Litewka’s visit was coordinated by Dr. Maria Amparo Pascual, the founder and former director of CENCEC. She is now a consultant for the institution as well as a member of the experts group of the Cuban Technical and Scientific Program on Vaccines. The conference was sponsored by the Cuban Ministry of Public Health, the Pan American Health Organization, the National Council of Science Organizations, the Cuban Society of Pharmacology, and Roche, the pharmaceutical company.
“Cuba’s ethics, research and science communities are keen to collaborate with us, and this was an unprecedented opportunity to foster those connections,” says Goodman.

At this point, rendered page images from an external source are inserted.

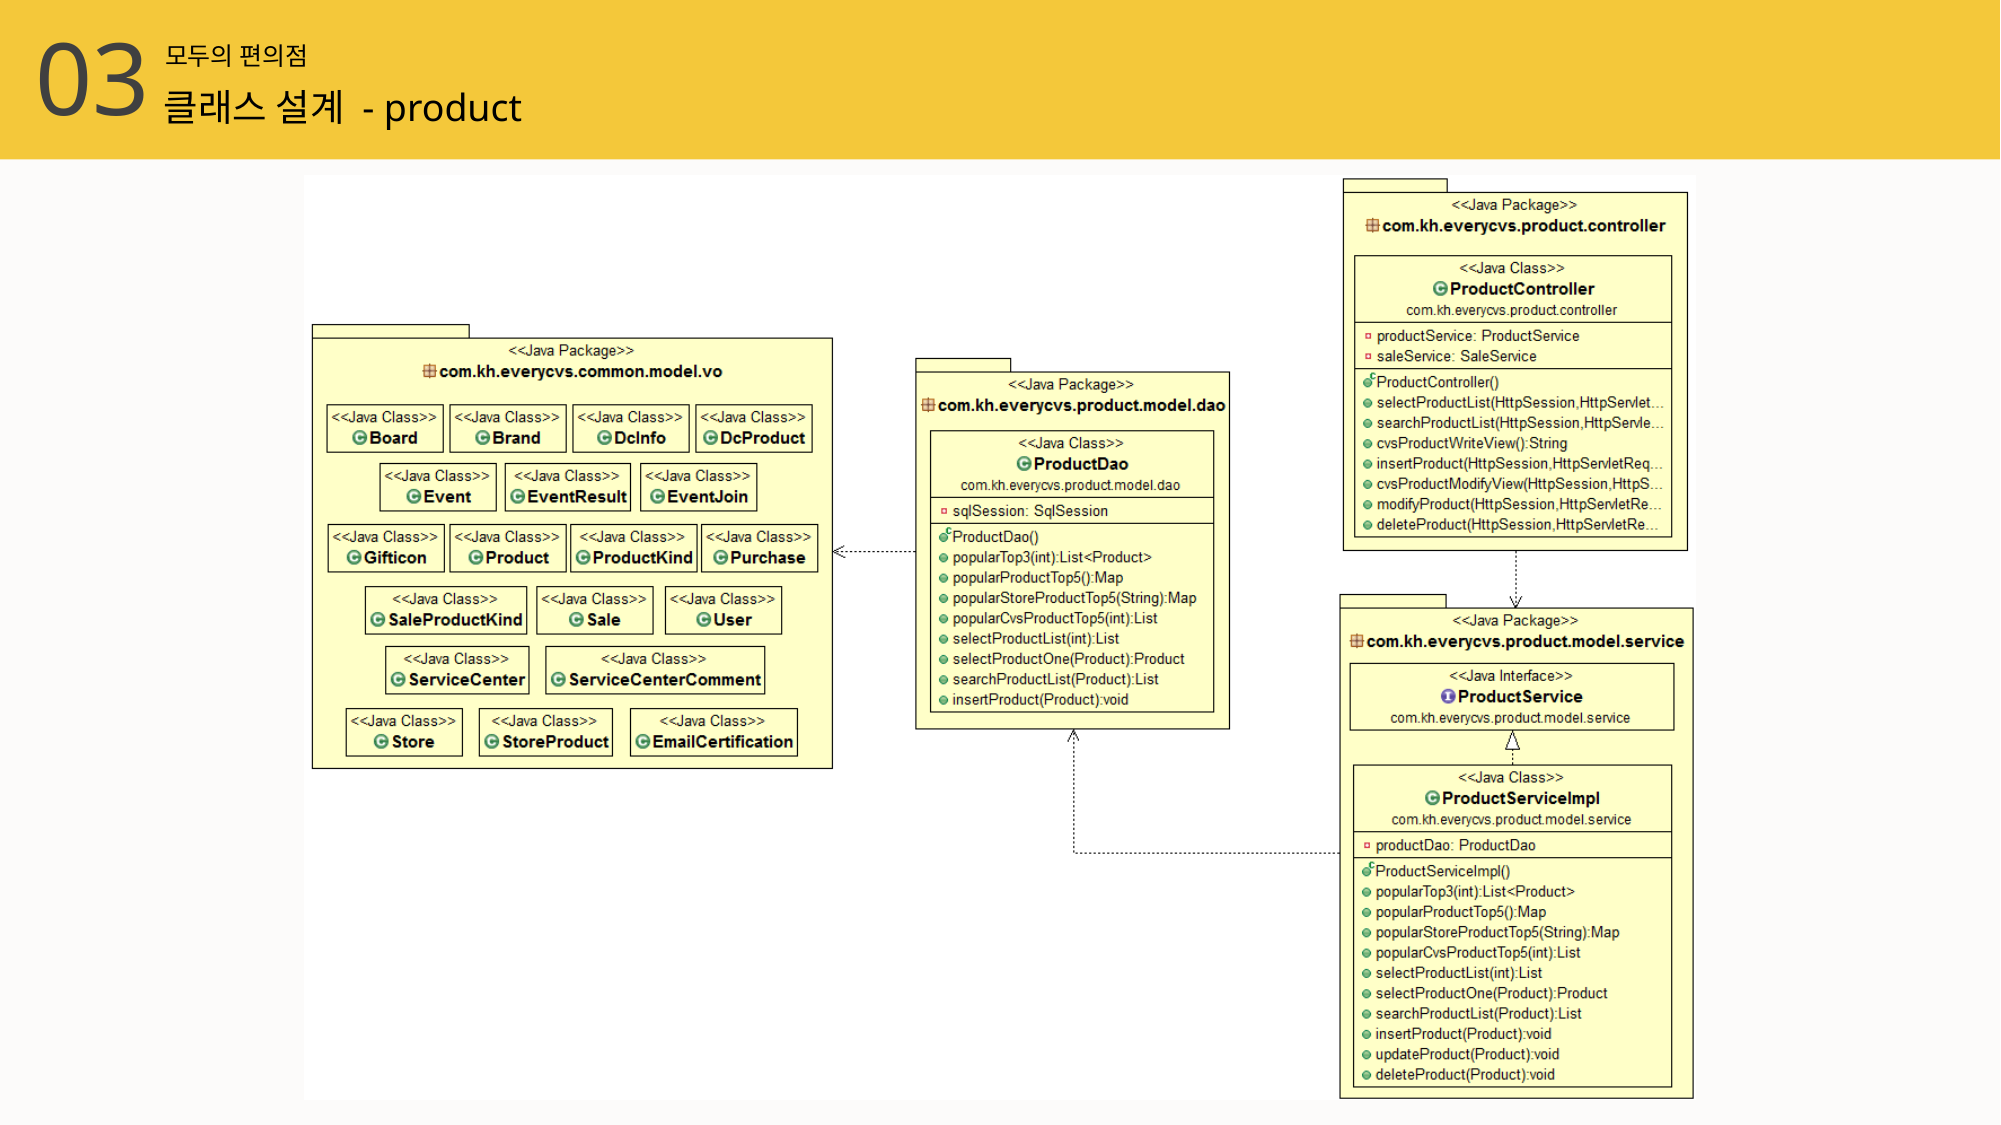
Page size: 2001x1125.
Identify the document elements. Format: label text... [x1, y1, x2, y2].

text_box [0, 0, 2000, 160]
text_box 03 [20, 8, 205, 144]
text_box 모두의 편의점 [205, 33, 324, 76]
text_box 클래스 설계 - product [205, 76, 545, 137]
picture [304, 175, 1696, 1100]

While Cuban scholars do not yet enjoy academic freedom of speech or press, that is reported to be changing, he added, noting that Cuban scientists and clinicians want to be “participants on the global stage.” In keeping with that objective, Cuba’s researchers appear to follow international standards of informed consent and patient privacy when conducting clinical studies.
“We look forward to more opportunities to discuss and study bioethics, public health and health policy with Cuba’s academic community,” Goodman says. “Our students and faculty will benefit from these collaborations as UM’s presence grows in a changing, complex and exciting environment.”